#### [What you have to do]
For the data below, give again exactly the lines from the one containing "I believe our" through the one containing "Equivalent cost functionals and", both ends included, and no others.

___ Data extracts ___

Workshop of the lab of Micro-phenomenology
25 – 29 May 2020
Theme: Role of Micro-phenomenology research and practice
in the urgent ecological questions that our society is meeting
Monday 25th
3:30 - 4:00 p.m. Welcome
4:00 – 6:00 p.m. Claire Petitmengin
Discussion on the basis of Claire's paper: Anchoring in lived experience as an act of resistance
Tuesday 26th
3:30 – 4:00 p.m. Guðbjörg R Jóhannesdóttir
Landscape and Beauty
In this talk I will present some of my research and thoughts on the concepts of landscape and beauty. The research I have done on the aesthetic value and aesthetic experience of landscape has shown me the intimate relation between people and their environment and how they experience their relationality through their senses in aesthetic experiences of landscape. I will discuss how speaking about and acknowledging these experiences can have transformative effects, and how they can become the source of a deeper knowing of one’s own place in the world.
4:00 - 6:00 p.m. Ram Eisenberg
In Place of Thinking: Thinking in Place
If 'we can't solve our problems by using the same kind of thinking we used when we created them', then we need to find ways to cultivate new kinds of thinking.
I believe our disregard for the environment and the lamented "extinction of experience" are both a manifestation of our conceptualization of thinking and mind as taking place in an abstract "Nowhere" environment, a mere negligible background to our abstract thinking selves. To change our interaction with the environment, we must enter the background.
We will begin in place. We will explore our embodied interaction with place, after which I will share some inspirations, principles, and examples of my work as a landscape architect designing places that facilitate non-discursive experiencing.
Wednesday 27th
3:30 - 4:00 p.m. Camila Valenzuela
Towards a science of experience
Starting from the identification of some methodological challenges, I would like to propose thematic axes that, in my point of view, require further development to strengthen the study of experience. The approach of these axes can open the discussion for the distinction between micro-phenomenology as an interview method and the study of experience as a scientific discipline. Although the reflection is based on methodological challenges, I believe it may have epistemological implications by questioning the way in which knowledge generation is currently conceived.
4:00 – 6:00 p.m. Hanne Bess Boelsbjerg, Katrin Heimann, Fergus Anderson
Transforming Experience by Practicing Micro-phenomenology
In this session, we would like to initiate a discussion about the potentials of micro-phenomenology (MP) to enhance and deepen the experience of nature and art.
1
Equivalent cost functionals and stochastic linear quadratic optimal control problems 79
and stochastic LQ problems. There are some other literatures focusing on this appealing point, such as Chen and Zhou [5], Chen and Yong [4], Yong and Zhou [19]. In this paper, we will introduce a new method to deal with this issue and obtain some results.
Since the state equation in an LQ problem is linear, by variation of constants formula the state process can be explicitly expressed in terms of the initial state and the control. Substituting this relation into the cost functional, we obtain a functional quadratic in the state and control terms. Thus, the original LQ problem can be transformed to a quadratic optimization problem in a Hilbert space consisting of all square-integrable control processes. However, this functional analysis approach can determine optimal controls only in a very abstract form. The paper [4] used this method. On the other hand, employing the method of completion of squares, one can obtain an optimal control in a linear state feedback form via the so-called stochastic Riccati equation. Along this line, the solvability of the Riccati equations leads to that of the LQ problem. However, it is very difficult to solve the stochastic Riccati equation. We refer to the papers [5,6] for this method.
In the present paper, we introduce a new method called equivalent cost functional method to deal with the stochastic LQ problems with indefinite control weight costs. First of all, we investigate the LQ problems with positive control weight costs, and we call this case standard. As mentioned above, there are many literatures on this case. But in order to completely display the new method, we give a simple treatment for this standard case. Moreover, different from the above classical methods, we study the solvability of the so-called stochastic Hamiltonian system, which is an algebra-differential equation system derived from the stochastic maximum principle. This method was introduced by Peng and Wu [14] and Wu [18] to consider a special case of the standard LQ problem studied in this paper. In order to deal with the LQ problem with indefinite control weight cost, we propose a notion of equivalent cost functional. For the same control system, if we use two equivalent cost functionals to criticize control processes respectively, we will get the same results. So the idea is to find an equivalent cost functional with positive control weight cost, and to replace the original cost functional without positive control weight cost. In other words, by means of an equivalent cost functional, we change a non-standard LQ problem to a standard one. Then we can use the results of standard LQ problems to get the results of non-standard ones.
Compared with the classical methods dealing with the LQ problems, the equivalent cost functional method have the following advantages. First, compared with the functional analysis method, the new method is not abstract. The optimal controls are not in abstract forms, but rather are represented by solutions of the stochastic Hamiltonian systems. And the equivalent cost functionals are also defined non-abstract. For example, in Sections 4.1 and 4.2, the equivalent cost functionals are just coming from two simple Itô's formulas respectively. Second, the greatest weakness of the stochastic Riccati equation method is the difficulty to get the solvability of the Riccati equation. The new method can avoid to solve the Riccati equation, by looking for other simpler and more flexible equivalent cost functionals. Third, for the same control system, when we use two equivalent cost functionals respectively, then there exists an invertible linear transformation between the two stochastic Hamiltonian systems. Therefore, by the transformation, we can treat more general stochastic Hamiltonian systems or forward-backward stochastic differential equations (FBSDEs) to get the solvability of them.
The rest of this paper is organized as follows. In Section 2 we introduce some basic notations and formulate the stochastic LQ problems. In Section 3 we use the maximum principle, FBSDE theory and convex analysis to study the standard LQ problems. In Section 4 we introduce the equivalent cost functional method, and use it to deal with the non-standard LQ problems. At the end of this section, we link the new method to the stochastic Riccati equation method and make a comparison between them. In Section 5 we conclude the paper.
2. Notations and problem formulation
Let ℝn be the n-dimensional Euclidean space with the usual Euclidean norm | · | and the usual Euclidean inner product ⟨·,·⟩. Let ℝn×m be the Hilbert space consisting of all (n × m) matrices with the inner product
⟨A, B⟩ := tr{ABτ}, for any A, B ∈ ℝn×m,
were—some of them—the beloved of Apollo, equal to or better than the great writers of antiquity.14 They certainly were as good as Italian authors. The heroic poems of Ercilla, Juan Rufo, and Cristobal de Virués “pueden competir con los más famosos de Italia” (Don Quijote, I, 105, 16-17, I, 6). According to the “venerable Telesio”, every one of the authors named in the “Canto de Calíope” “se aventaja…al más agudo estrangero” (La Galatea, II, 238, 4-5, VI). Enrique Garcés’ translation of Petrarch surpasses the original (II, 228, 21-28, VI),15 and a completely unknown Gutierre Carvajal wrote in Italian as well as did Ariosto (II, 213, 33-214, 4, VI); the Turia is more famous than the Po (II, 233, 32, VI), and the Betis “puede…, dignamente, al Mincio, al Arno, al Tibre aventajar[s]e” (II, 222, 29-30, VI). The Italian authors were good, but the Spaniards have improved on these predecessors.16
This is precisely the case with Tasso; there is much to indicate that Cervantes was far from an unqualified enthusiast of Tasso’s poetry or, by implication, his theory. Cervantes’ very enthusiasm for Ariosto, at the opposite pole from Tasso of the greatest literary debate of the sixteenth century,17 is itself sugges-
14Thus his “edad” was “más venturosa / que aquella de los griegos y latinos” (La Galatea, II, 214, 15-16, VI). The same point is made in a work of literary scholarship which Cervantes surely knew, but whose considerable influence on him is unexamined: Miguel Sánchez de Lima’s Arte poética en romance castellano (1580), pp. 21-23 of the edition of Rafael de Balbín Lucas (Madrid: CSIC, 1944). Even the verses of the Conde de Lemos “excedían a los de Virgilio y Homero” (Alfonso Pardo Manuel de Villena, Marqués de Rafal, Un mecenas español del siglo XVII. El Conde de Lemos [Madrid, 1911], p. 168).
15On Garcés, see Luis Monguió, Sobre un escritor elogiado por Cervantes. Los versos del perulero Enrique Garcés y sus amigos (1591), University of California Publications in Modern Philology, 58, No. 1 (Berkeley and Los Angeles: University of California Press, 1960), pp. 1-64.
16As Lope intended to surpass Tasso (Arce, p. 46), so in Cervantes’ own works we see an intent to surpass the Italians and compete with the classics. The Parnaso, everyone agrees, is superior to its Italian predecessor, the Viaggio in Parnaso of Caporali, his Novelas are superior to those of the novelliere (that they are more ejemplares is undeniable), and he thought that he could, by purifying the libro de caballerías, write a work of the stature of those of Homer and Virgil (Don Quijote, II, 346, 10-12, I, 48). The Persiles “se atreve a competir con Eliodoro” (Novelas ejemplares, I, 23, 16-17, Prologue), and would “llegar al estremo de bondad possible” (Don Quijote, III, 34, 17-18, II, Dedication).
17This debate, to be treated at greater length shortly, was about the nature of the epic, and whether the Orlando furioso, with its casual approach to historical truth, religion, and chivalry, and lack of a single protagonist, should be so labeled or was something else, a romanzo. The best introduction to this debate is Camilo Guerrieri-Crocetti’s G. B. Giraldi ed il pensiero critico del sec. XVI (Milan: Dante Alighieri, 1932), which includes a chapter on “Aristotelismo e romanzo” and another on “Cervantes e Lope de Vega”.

___

#### [Problem solution]
I believe our disregard for the environment and the lamented "extinction of experience" are both a manifestation of our conceptualization of thinking and mind as taking place in an abstract "Nowhere" environment, a mere negligible background to our abstract thinking selves. To change our interaction with the environment, we must enter the background.
We will begin in place. We will explore our embodied interaction with place, after which I will share some inspirations, principles, and examples of my work as a landscape architect designing places that facilitate non-discursive experiencing.
Wednesday 27th
3:30 - 4:00 p.m. Camila Valenzuela
Towards a science of experience
Starting from the identification of some methodological challenges, I would like to propose thematic axes that, in my point of view, require further development to strengthen the study of experience. The approach of these axes can open the discussion for the distinction between micro-phenomenology as an interview method and the study of experience as a scientific discipline. Although the reflection is based on methodological challenges, I believe it may have epistemological implications by questioning the way in which knowledge generation is currently conceived.
4:00 – 6:00 p.m. Hanne Bess Boelsbjerg, Katrin Heimann, Fergus Anderson
Transforming Experience by Practicing Micro-phenomenology
In this session, we would like to initiate a discussion about the potentials of micro-phenomenology (MP) to enhance and deepen the experience of nature and art.
1
Equivalent cost functionals and stochastic linear quadratic optimal control problems 79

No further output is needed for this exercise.